La généralisation du principe majoritaire pour la conclusion des accords et leur mise en œuvre sont indispensables à la
redynamisation du fait syndical dans notre pays. Il est tout autant nécessaire de favoriser les lieux où syndicats et
salariés peuvent se retrouver. C’est la raison pour laquelle il faut revitaliser le rôle et les fonctions du délégué du
personnel et leur offrir des moyens d’intervention élargie et des capacités de propositions notamment pour ce qui est
des évolutions du travail et de l’organisation des tâches à la base, dans les bureaux et les ateliers.
La situation des TPE, et plus généralement des entreprises dépourvues d’instances de négociation et/ou sans présence
syndicale, est sensiblement différente. Il faut aider les entreprises à dépasser leurs craintes de voir apparaître des
organisations syndicales en leur sein et les aider également à construire un dialogue social en se dotant des
compétences nécessaires. Les branches professionnelles pourraient accompagner les entreprises concernées par des
effets de seuil en mettant à leur disposition des équipes dédiées composées par exemple d’anciens responsables
d’entreprises, de consultants et d’anciens syndicalistes, ces équipes apportant leurs expériences de « praticiens » du
social.
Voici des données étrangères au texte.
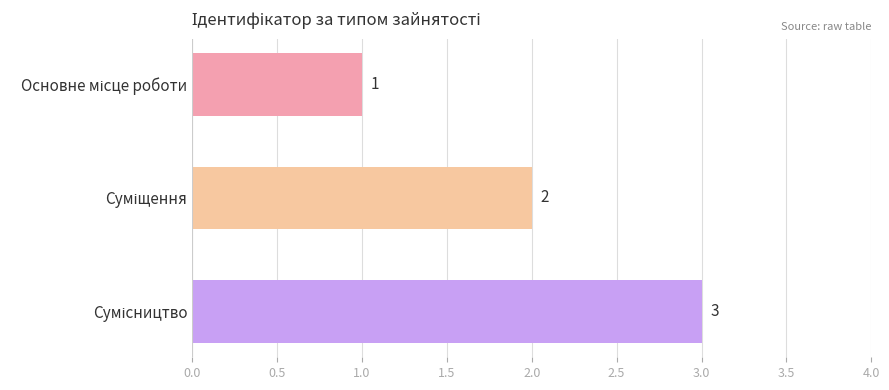

What is the maximum value shown in the chart?

3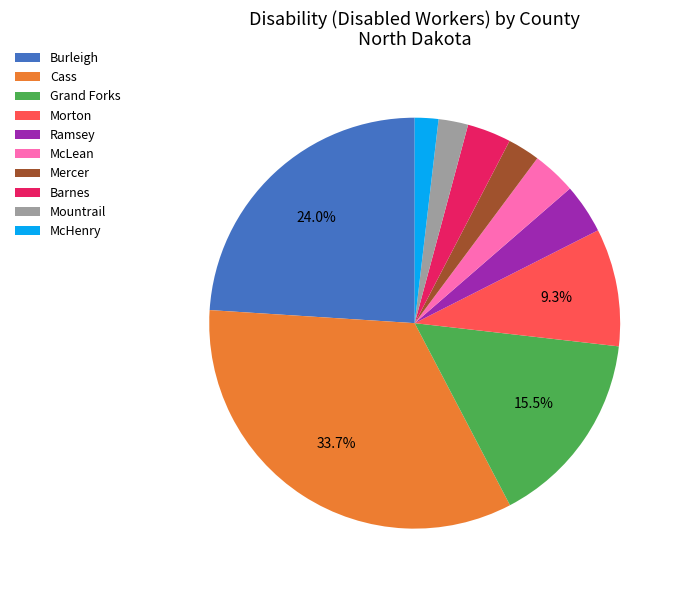

Between Ramsey and Burleigh, which is larger?

Burleigh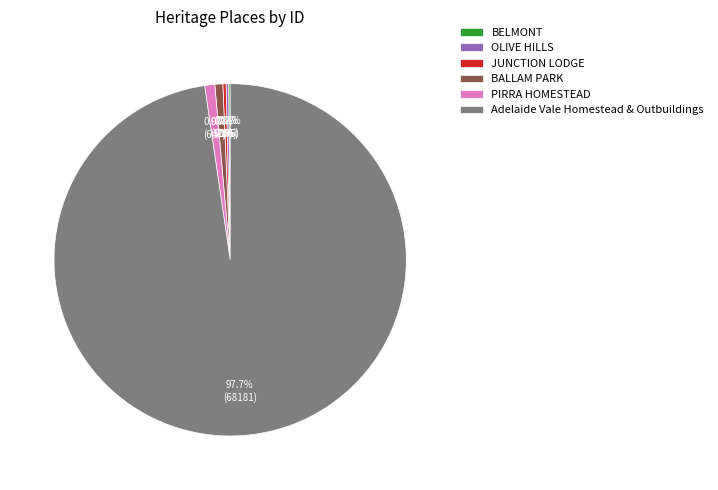

What is the majority slice?

Adelaide Vale Homestead & Outbuildings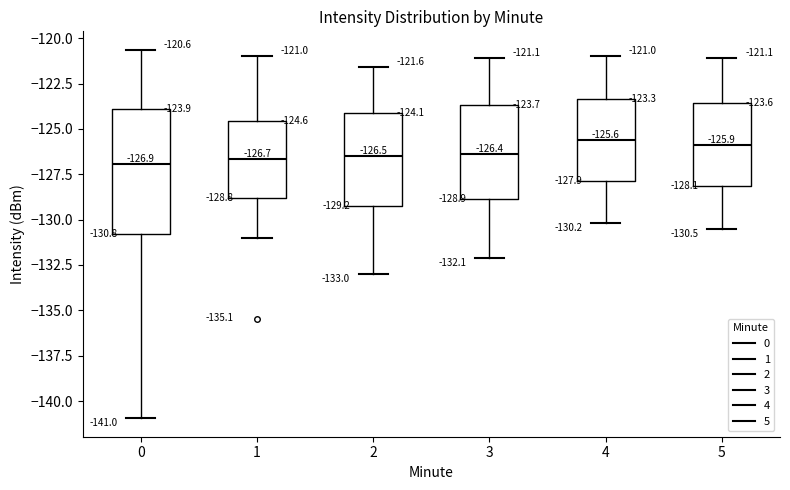

Comparing the boxes themselves (not the whiskers), which one is the tallest?

0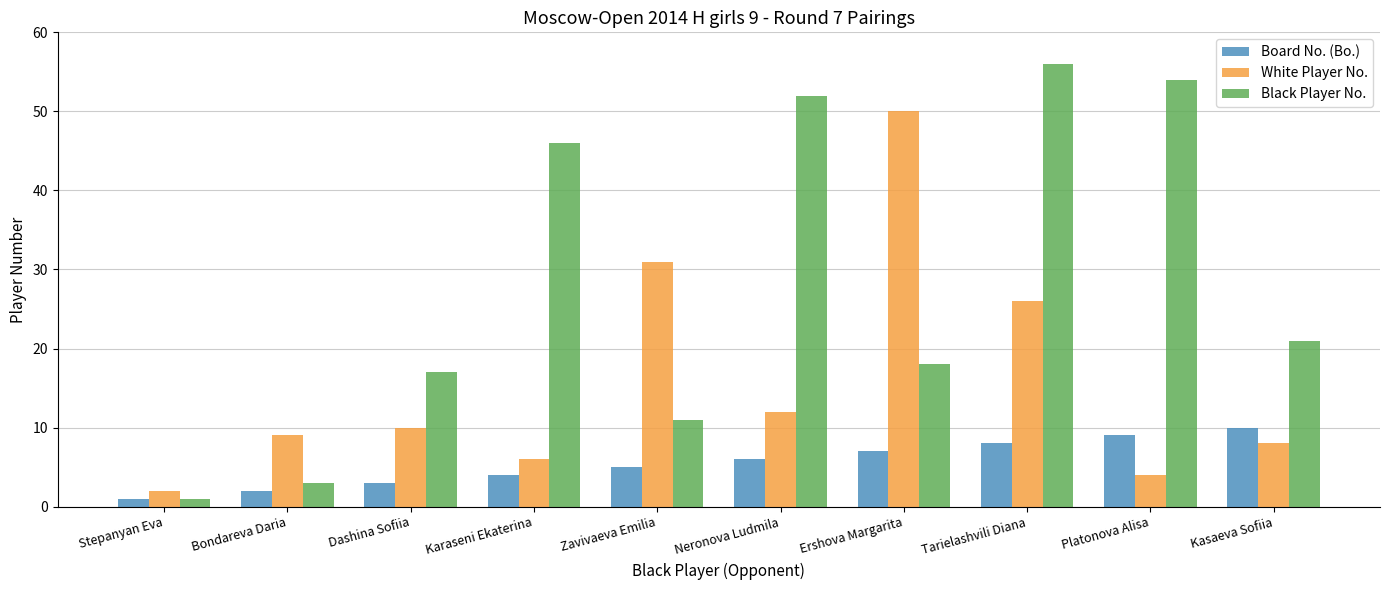

What is the sum of all White Player No. values?

158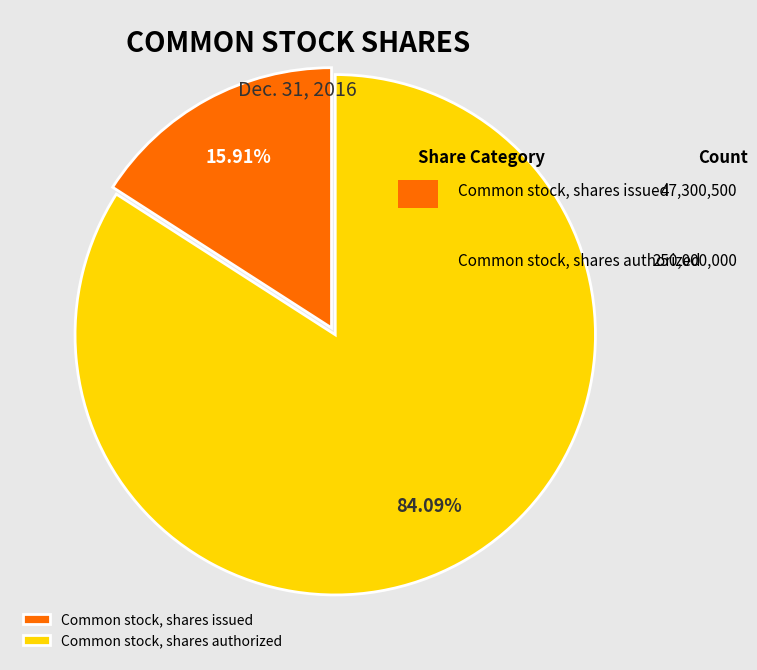

Is it true that Common stock, shares authorized is 71% of the pie?

False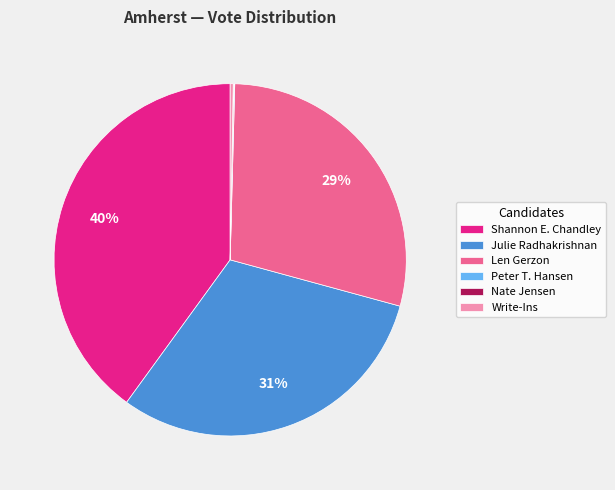

Which slice is the largest?

Shannon E. Chandley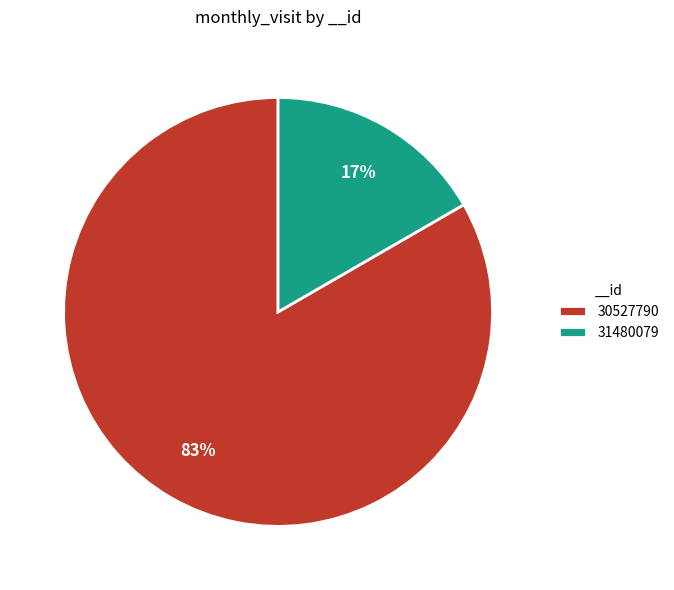

What is the smallest slice in the pie chart?

31480079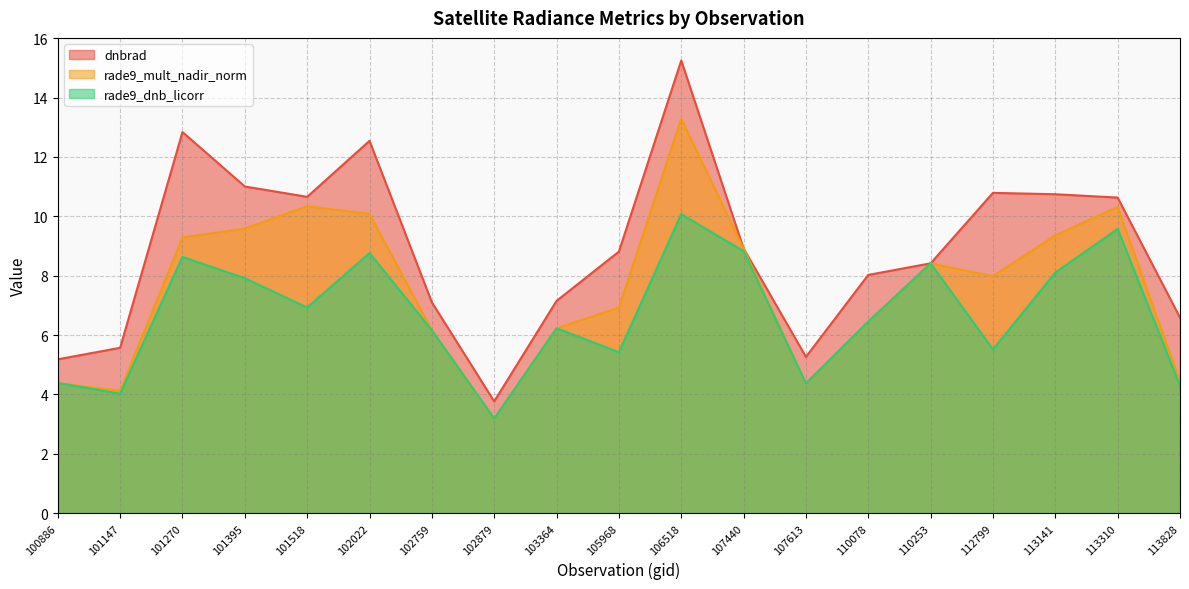

How many values in the rade9_mult_nadir_norm series are below 7?

9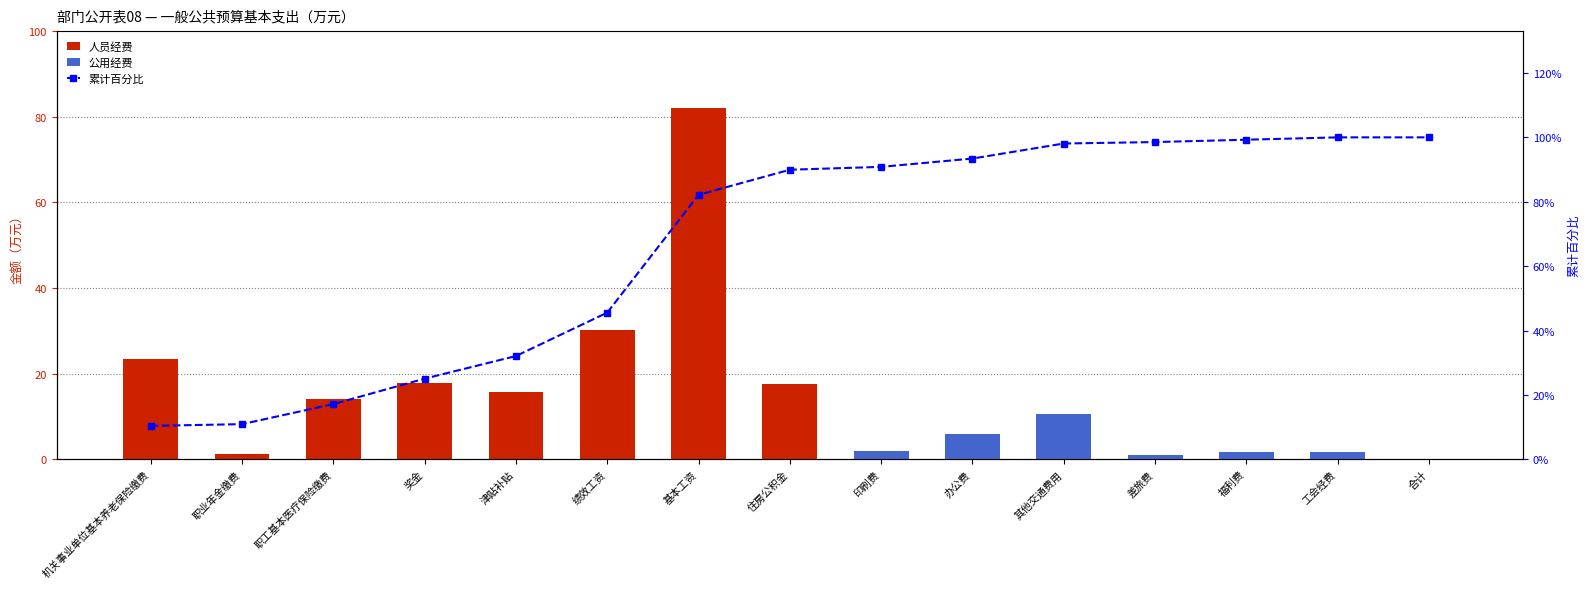

Which category has the highest value in the 公用经费 series?

其他交通费用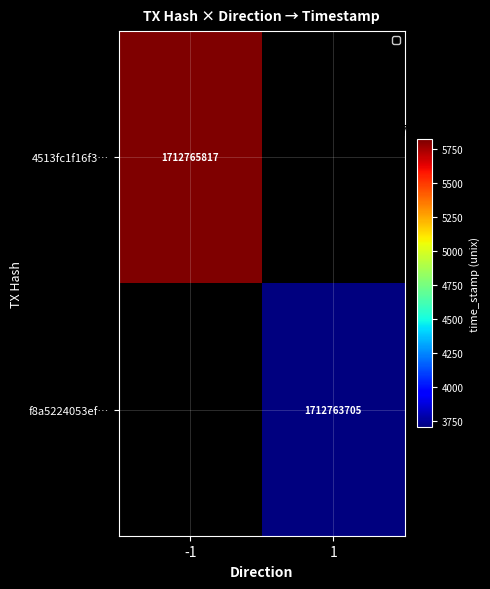

The value of 4513fc1f16f3… at -1 is 1712765817. True or false?

True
Les pouvoirs publics encourageraient ces efforts par un lissage, dans le temps, des effets de seuils.
Si aucune étude ne permet d’affirmer de façon convaincante que la suppression des seuils sociaux permettrait de créer
des emplois, d’autres études mettent en relief la relation positive entre la qualité du dialogue social et le taux d’emploi.
Il faut espérer que la négociation qui va s’ouvrir ce mois-ci permettra au dialogue social d’en sortir vainqueur.
Il s’agit de redéfinir un fonctionnement des IRP qui ne soit pas chronophage, qui soit utile et compréhensible pour et par
les salariés, juridiquement sécurisant pour les entreprises, responsabilisant pour les organisations syndicales avec la
généralisation du principe majoritaire.
Et enfin que cette négociation, à venir, permette à toutes les entreprises inquiètes par les effets des seuils sociaux de
réaliser que leur compétitivité dépend aussi de la qualité de leur dialogue social.